Traditionally, in asbestos litigation, courts excluded causation opinions based on the “every exposure theory" for two primary reasons. First, the theory does not provide the reliable methodology to develop a causation opinion and is not based on accepted epidemiological studies. Second, the theory ignores the underlying facts of the case specifically with respect dosage, nature or amount of exposure, and the role of alternative potential exposure.

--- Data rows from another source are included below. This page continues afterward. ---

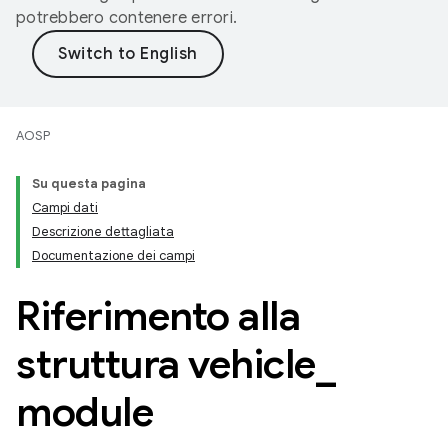
potrebbero contenere errori.
AOSP
Su questa pagina
Campi dati
Descrizione dettagliata
Documentazione dei campi
Riferimento alla
struttura vehicle
_
module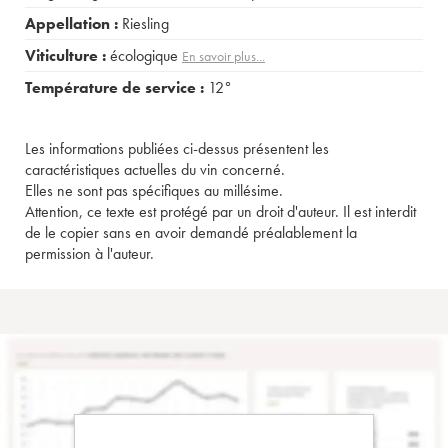
Appellation :
Riesling
Viticulture :
écologique
En savoir plus...
Température de service :
12°
Les informations publiées ci-dessus présentent les
caractéristiques actuelles du vin concerné.
Elles ne sont pas spécifiques au millésime.
Attention, ce texte est protégé par un droit d'auteur. Il est interdit
de le copier sans en avoir demandé préalablement la
permission à l'auteur.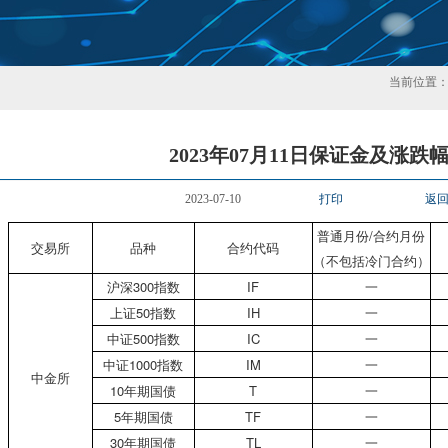
当前位置
2023年07月11日保证金及涨跌
2023-07-10
打印
返
普通月份/合约月份
交易所
品种
合约代码
（不包括冷门合约）
沪深300指数
IF
一
上证50指数
IH
一
中证500指数
IC
一
中证1000指数
IM
一
中金所
10年期国债
T
一
5年期国债
TF
一
30年期国债
TL
一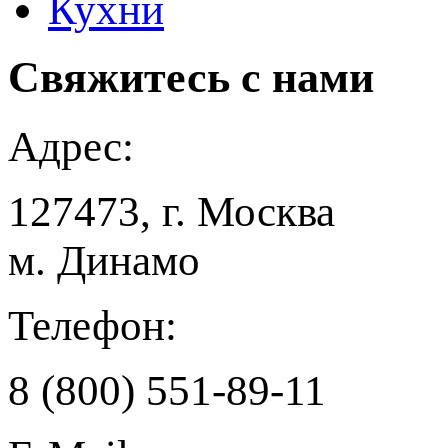
Кухни
Свяжитесь
с нами
Адрес:
127473, г. Москва
м. Динамо
Телефон:
8 (800) 551-89-11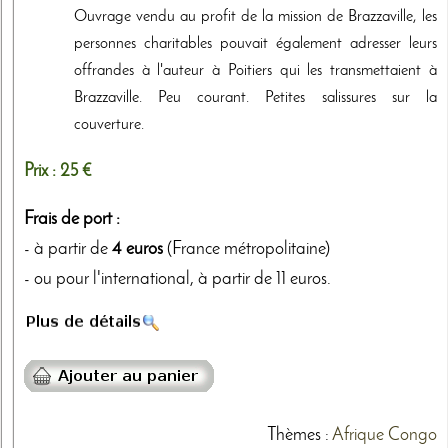
Ouvrage vendu au profit de la mission de Brazzaville, les
personnes charitables pouvait également adresser leurs
offrandes à l'auteur à Poitiers qui les transmettaient à
Brazzaville. Peu courant. Petites salissures sur la
couverture.
Prix :
25 €
Frais de port :
- à partir de
4 euros
(France métropolitaine)
- ou pour l'international, à partir de 11 euros.
Thèmes
:
Afrique
Congo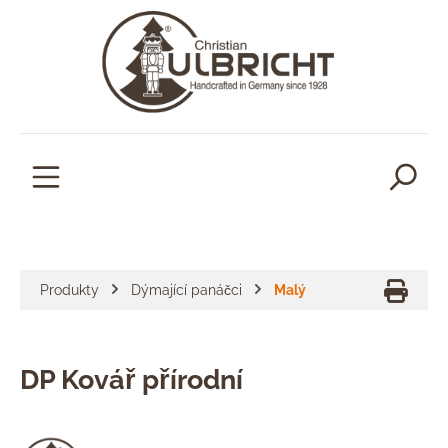
lavní obsah
Produkty
Dýmající panáčci
Malý
DP Kovář přírodní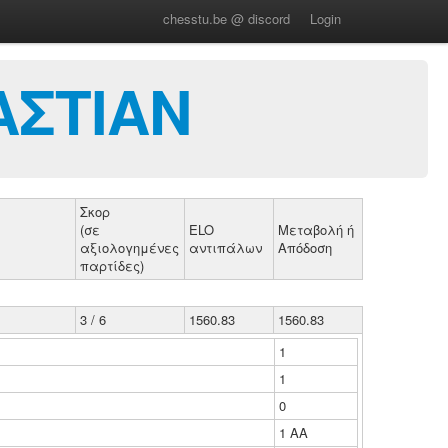
chesstu.be @ discord
Login
ΑΣΤΙΑΝ
Σκορ
(σε
ELO
Μεταβολή ή
αξιολογημένες
αντιπάλων
Απόδοση
παρτίδες)
3 / 6
1560.83
1560.83
1
1
0
1 ΑΑ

In Davis, Plaintiff presented expert testimony in support of her claim that her father’s exposure to asbestos in Bendix brake linings, while performing one to two brake jobs a day in the 1960s and 1970s, was a substantial factor in contributing to his risk of developing mesothelioma. On appeal, defendant, Honeywell International Inc. (“Honeywell”), argued Plaintiff’s expert testimony using the “every exposure theory” should have been excluded for lack of evidentiary and logical support. Honeywell also argued the theory is contrary to the California Supreme Court’s holding inRutherford v. Owens Illinois (1997) 16 Cal.4th 953, where the court held causation must be proven by demonstrating that exposure to the defendant’s product, in reasonable medical probability, was a substantial factor in contributing to risk of disease. However, the Davis court diminished Honeywell’s arguments and held that many asbestos plaintiffs prove causation by presenting medical expert testimony adopting the theory that even low doses of asbestos contribute to the development of mesothelioma.

The Davis court concluded “because in ruling on the admissibility of expert testimony the trial court ‘does not resolve scientific controversies’, it is for the jury to resolve the conflict between the every exposure theory and any competing expert opinions.” Therefore, the Davis court held the trial court did not abuse its discretion in allowing plaintiff’s medical expert to testify.

This signals a striking departure from previous court holdings that have rejected efforts to use the contentious theory to say that every asbestos exposure is a substantial factor in causing the disease. Moreover, the obligation of courts to be a gate keeper and to keep unsupported science out of the courtroom is in jeopardy when a seriously flawed and shaky theory such as the “every exposure theory” can make its way into trial by expert testimony.